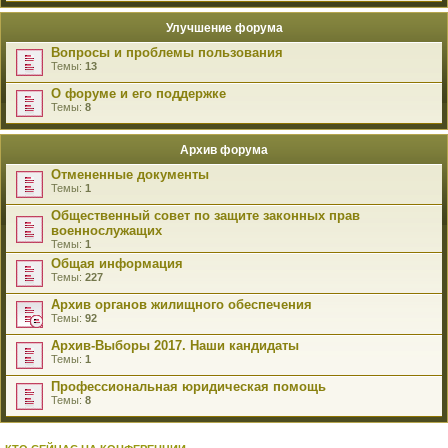
Улучшение форума
Вопросы и проблемы пользования
Темы:
13
О форуме и его поддержке
Темы:
8
Архив форума
Отмененные документы
Темы:
1
Общественный совет по защите законных прав
военнослужащих
Темы:
1
Общая информация
Темы:
227
Архив органов жилищного обеспечения
Темы:
92
Архив-Выборы 2017. Наши кандидаты
Темы:
1
Профессиональная юридическая помощь
Темы:
8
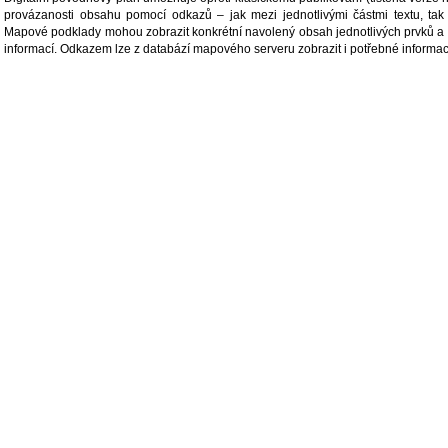
provázanosti obsahu pomocí odkazů – jak mezi jednotlivými částmi textu, tak
Mapové podklady mohou zobrazit konkrétní navolený obsah jednotlivých prvků a 
informací. Odkazem lze z databází mapového serveru zobrazit i potřebné informace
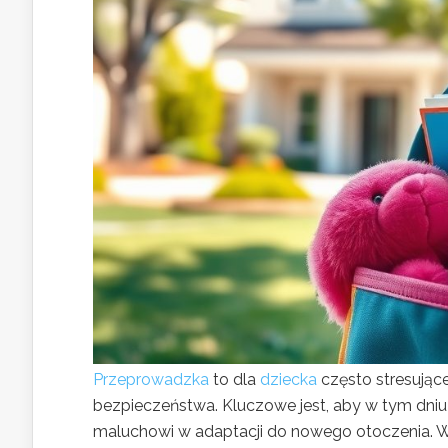
Przeprowadzka
to dla
dziecka
często stresując
bezpieczeństwa. Kluczowe jest, aby w tym dniu
maluchowi w adaptacji do nowego otoczenia. W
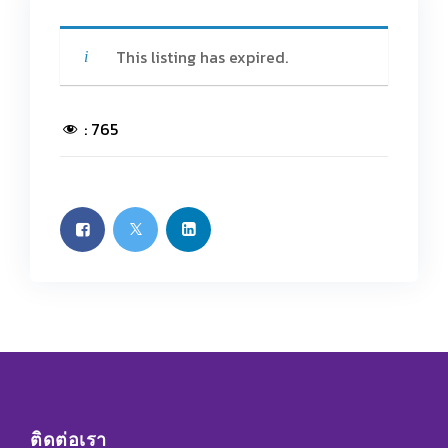
This listing has expired.
:
765
ติดต่อเรา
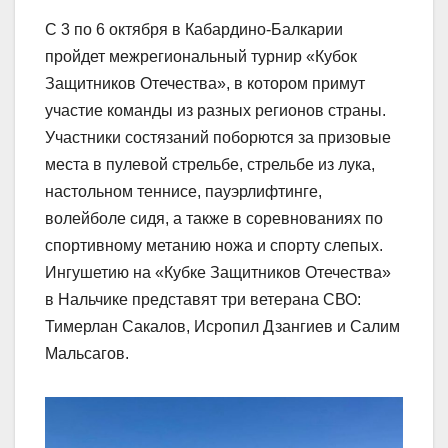
С 3 по 6 октября в Кабардино-Балкарии
пройдет межрегиональный турнир «Кубок
Защитников Отечества», в котором примут
участие команды из разных регионов страны.
Участники состязаний поборются за призовые
места в пулевой стрельбе, стрельбе из лука,
настольном теннисе, пауэрлифтинге,
волейболе сидя, а также в соревнованиях по
спортивному метанию ножа и спорту слепых.
Ингушетию на «Кубке Защитников Отечества»
в Нальчике представят три ветерана СВО:
Тимерлан Сакалов, Исропил Дзангиев и Салим
Мальсагов.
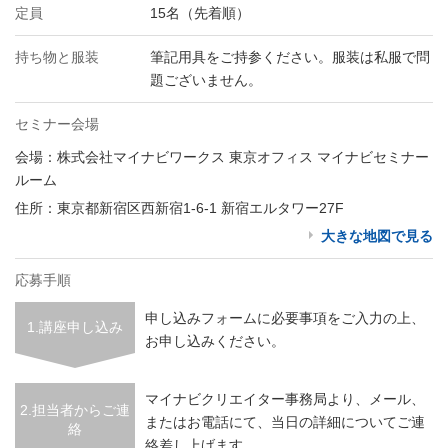
定員
15名（先着順）
持ち物と服装
筆記用具をご持参ください。服装は私服で問
題ございません。
セミナー会場
会場：株式会社マイナビワークス 東京オフィス マイナビセミナー
ルーム
住所：東京都新宿区西新宿1-6-1 新宿エルタワー27F
大きな地図で見る
応募手順
申し込みフォームに必要事項をご入力の上、
1.講座申し込み
お申し込みください。
マイナビクリエイター事務局より、メール、
2.担当者からご連
またはお電話にて、当日の詳細についてご連
絡
絡差し上げます。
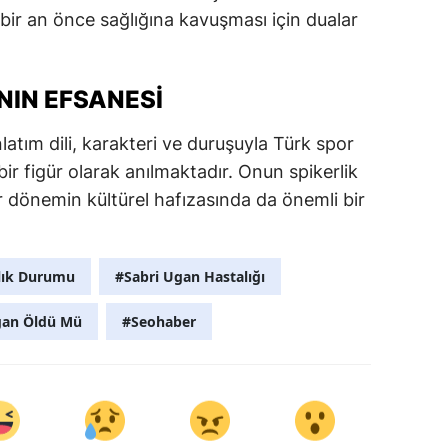
 bir an önce sağlığına kavuşması için dualar
NIN EFSANESI
latım dili, karakteri ve duruşuyla Türk spor
ir figür olarak anılmaktadır. Onun spikerlik
bir dönemin kültürel hafızasında da önemli bir
lık Durumu
#Sabri Ugan Hastalığı
gan Öldü Mü
#Seohaber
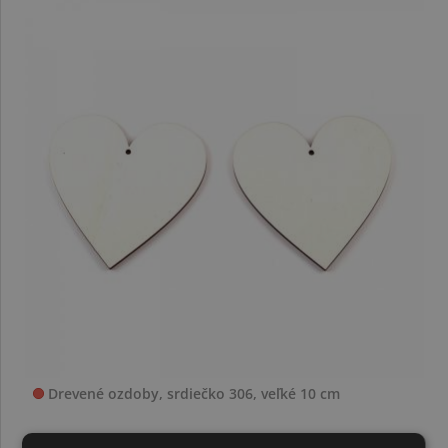
Drevené ozdoby, srdiečko 306, veľké 10 cm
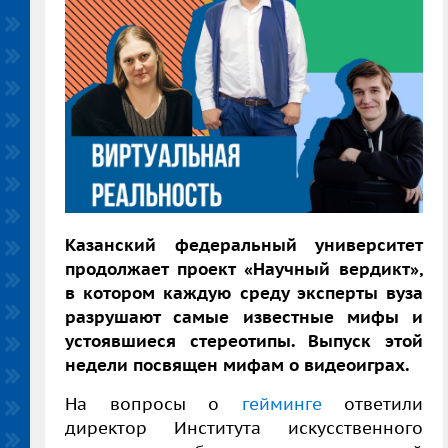
Казанский федеральный университет
продолжает проект «Научный вердикт»,
в котором каждую среду эксперты вуза
разрушают самые известные мифы и
устоявшиеся стереотипы. Выпуск этой
недели посвящен мифам о видеоиграх.
На вопросы о
гейминге
ответили
директор Института искусственного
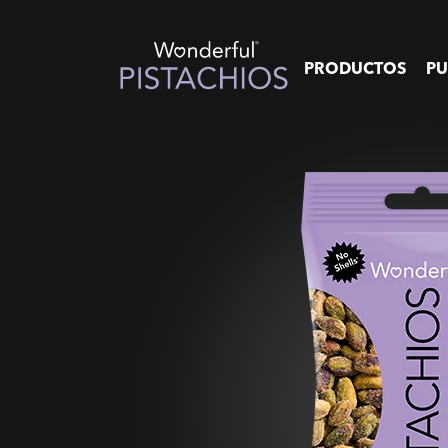
PRODUCTOS
PU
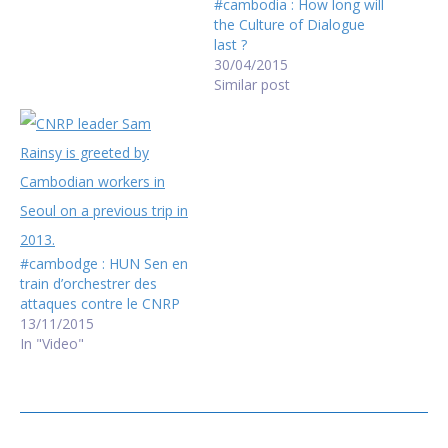
#cambodia : How long will
the Culture of Dialogue
last ?
30/04/2015
Similar post
#cambodge : HUN Sen en
train d’orchestrer des
attaques contre le CNRP
13/11/2015
In "Video"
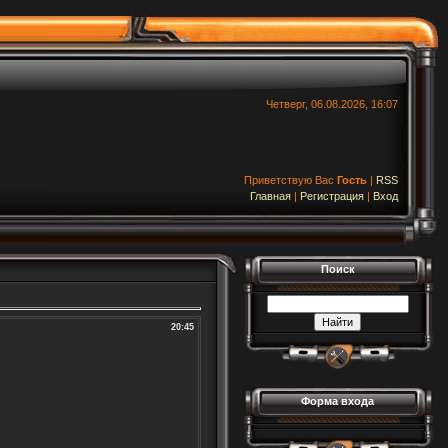
Четверг, 06.08.2026, 16:07
Приветствую Вас
Гость
|
RSS
Главная
|
Регистрация
|
Вход
Поиск
20:45
Форма входа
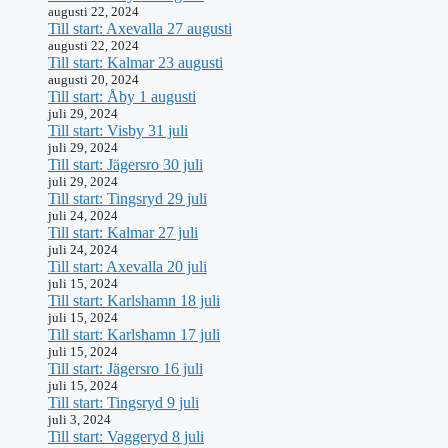
augusti 22, 2024
Till start: Axevalla 27 augusti
augusti 22, 2024
Till start: Kalmar 23 augusti
augusti 20, 2024
Till start: Åby 1 augusti
juli 29, 2024
Till start: Visby 31 juli
juli 29, 2024
Till start: Jägersro 30 juli
juli 29, 2024
Till start: Tingsryd 29 juli
juli 24, 2024
Till start: Kalmar 27 juli
juli 24, 2024
Till start: Axevalla 20 juli
juli 15, 2024
Till start: Karlshamn 18 juli
juli 15, 2024
Till start: Karlshamn 17 juli
juli 15, 2024
Till start: Jägersro 16 juli
juli 15, 2024
Till start: Tingsryd 9 juli
juli 3, 2024
Till start: Vaggeryd 8 juli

- [Task goal]:
Without the pictures, repeat all the records word for word.

- [Your solution]:
Улучшение форума
Вопросы и проблемы пользования
Темы:
13
О форуме и его поддержке
Темы:
8
Архив форума
Отмененные документы
Темы:
1
Общественный совет по защите законных прав
военнослужащих
Темы:
1
Общая информация
Темы:
227
Архив органов жилищного обеспечения
Темы:
92
Архив-Выборы 2017. Наши кандидаты
Темы:
1
Профессиональная юридическая помощь
Темы:
8
provázanosti obsahu pomocí odkazů – jak mezi jednotlivými částmi textu, tak
Mapové podklady mohou zobrazit konkrétní navolený obsah jednotlivých prvků a 
informací. Odkazem lze z databází mapového serveru zobrazit i potřebné informace
Przeprowadzka
to dla
dziecka
często stresując
bezpieczeństwa. Kluczowe jest, aby w tym dniu
maluchowi w adaptacji do nowego otoczenia. W
This listing has expired.
:
765
ติดต่อเรา
С 3 по 6 октября в Кабардино-Балкарии
пройдет межрегиональный турнир «Кубок
Защитников Отечества», в котором примут
участие команды из разных регионов страны.
Участники состязаний поборются за призовые
места в пулевой стрельбе, стрельбе из лука,
настольном теннисе, пауэрлифтинге,
волейболе сидя, а также в соревнованиях по
спортивному метанию ножа и спорту слепых.
Ингушетию на «Кубке Защитников Отечества»
в Нальчике представят три ветерана СВО:
Тимерлан Сакалов, Исропил Дзангиев и Салим
Мальсагов.
定員
15名（先着順）
持ち物と服装
筆記用具をご持参ください。服装は私服で問
題ございません。
セミナー会場
会場：株式会社マイナビワークス 東京オフィス マイナビセミナー
ルーム
住所：東京都新宿区西新宿1-6-1 新宿エルタワー27F
大きな地図で見る
応募手順
申し込みフォームに必要事項をご入力の上、
1.講座申し込み
お申し込みください。
マイナビクリエイター事務局より、メール、
2.担当者からご連
またはお電話にて、当日の詳細についてご連
絡
絡差し上げます。
 bir an önce sağlığına kavuşması için dualar
NIN EFSANESI
latım dili, karakteri ve duruşuyla Türk spor
ir figür olarak anılmaktadır. Onun spikerlik
bir dönemin kültürel hafızasında da önemli bir
lık Durumu
#Sabri Ugan Hastalığı
gan Öldü Mü
#Seohaber
Drevené ozdoby, srdiečko 306, veľké 10 cm
Казанский федеральный университет
продолжает проект «Научный вердикт»,
в котором каждую среду эксперты вуза
разрушают самые известные мифы и
устоявшиеся стереотипы. Выпуск этой
недели посвящен мифам о видеоиграх.
На вопросы о
гейминге
ответили
директор Института искусственного
PRODUCTOS
PU
#cambodia : How long will
the Culture of Dialogue
last ?
30/04/2015
Similar post
#cambodge : HUN Sen en
train d’orchestrer des
attaques contre le CNRP
13/11/2015
In "Video"
Четверг, 06.08.2026, 16:07
Приветствую Вас
Гость
|
RSS
Главная
|
Регистрация
|
Вход
Поиск
20:45
Форма входа
augusti 22, 2024
Till start: Axevalla 27 augusti
augusti 22, 2024
Till start: Kalmar 23 augusti
augusti 20, 2024
Till start: Åby 1 augusti
juli 29, 2024
Till start: Visby 31 juli
juli 29, 2024
Till start: Jägersro 30 juli
juli 29, 2024
Till start: Tingsryd 29 juli
juli 24, 2024
Till start: Kalmar 27 juli
juli 24, 2024
Till start: Axevalla 20 juli
juli 15, 2024
Till start: Karlshamn 18 juli
juli 15, 2024
Till start: Karlshamn 17 juli
juli 15, 2024
Till start: Jägersro 16 juli
juli 15, 2024
Till start: Tingsryd 9 juli
juli 3, 2024
Till start: Vaggeryd 8 juli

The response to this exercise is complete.